Trigeminal Neuralgia Treatment
Before discussing trigeminal neuralgia treatment, this article will outline this uncomfortable facial neuralgia.
Trigeminal Neuralgia is also called prosopalgia, and is qualified by sporadic biased facial pain. The symptoms of trigeminal neuralgia typically involve one side of the face. A diagnosis is usually done using physical testing; consequent trigeminal neuralgia treatment may then be employed. A significant sensory loss suggest that the the symptom of pain is secondary to a different neurological or physical process and necessitates the involvement of high-definition neuro-imaging to rule out other possible causes of the pain.
Trigeminal neuralgia is qualified by bursts of face pain.
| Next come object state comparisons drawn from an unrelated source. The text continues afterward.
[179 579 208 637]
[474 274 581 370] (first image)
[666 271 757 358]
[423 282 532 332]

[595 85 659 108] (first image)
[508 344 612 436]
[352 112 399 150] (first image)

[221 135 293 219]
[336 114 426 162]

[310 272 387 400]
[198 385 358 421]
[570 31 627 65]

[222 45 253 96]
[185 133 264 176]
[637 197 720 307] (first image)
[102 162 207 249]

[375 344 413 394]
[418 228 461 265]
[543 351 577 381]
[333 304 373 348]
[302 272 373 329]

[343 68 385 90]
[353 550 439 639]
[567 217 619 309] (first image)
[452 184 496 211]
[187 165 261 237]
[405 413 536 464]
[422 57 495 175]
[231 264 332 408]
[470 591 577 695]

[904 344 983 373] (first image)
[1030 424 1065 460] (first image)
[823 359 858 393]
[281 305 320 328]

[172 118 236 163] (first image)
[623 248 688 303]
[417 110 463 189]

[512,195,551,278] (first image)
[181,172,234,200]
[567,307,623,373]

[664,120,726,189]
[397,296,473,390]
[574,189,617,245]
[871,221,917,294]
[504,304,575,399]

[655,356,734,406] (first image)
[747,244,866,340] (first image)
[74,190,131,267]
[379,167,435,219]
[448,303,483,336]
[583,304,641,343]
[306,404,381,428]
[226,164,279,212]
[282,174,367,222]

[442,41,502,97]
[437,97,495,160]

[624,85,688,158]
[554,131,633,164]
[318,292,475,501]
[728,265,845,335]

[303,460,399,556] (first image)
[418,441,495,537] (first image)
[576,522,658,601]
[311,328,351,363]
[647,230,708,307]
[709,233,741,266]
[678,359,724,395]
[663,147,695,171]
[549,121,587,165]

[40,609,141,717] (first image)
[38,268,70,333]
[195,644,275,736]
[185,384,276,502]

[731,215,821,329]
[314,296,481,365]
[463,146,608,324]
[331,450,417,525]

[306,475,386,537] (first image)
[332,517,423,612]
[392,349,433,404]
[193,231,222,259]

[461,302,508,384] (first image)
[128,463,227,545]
These bursts are frequently activated by a mild touch about the face, or mouth or by eating, talking or brushing one’s teeth. Symptoms may wax and wane over days, weeks or months. The pain exists in the regions connected to the trigeminal nerves: The cheeks, teeth, jaw, lips, gums and less frequently around the forehead or eye. Normally the pain takes place on any one side of the face, but in 5 to 10 % of patients, it can occur on the whole face .The pain may respond well to Tegretol, but the dose needs variation and caution must be observed.
Patients experiencing Trigeminal Neuralgia and non-stop pain are some times diagnosed as having untypical TN. Gamma Knife Radiosurgery as a form of trigeminal neuralgia treatment commonly alleviates the acute electric-like pains experienced by some people.
The causes of TN are not always certain. Roughly 5% of patients will have a neoplasm putting pressure on the trigeminal nervus where it departs from the brain, where as other affected people have a blood vessel that squeezes on the pathological nerve, near the head. In some cases the cause can not be ascertained.
Around 5% of patients with TN have multiple induration. Patients experiencing Trigeminal Neuralgia and multiple induration and most probably have pain on the face and, frequently have some other neurological irregularities, such as numbness or weakness in the legs or arms, double vision, unsteadiness and dizziness . No single test can diagnose trigeminal neuralgia. The condition must be distinguished from other forms of facial pain that may be caused by diseases of the teeth, jaw or sinuses.
Treatment for TN should be determined depending on the patient’s general condition and age. Use of surgical techniques or of pharmacological prophylaxis can be attempted, but no technological proof of efficaciousness has been acquired. Most patients respond very well to radiosurgery with the Gamma Knife, which is one of the best standard, mainstream treatments for this condition. Amongst all the surgical subroutines, it rarely has unwanted ramifications and uneasy new facial senses (known as dysesthesias); hence, it is well regarded as a trigeminal neuralgia treatment.